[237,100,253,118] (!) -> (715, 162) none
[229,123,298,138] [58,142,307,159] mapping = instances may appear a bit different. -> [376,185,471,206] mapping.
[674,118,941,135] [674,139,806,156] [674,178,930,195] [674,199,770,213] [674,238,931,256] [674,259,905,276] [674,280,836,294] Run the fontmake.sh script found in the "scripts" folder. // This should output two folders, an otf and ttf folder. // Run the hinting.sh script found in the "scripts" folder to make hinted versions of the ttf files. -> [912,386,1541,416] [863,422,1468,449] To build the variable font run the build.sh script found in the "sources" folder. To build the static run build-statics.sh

==

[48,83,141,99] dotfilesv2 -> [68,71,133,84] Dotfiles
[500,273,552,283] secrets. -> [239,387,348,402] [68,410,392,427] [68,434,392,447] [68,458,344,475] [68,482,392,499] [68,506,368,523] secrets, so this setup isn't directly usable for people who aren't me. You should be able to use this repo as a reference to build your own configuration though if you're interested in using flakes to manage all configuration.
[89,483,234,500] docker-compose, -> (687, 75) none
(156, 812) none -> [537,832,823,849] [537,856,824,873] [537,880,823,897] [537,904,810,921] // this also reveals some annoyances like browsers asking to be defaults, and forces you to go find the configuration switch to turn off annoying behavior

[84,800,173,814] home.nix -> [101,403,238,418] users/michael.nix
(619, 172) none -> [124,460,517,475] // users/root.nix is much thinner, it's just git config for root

▶ **Your instructions**
Out of the material above, output word for word the line with "(156, 812) none", the line with "(619, 172) none", and all lines between them, with nothing else.

▶ **Written solution**
(156, 812) none -> [537,832,823,849] [537,856,824,873] [537,880,823,897] [537,904,810,921] // this also reveals some annoyances like browsers asking to be defaults, and forces you to go find the configuration switch to turn off annoying behavior

[84,800,173,814] home.nix -> [101,403,238,418] users/michael.nix
(619, 172) none -> [124,460,517,475] // users/root.nix is much thinner, it's just git config for root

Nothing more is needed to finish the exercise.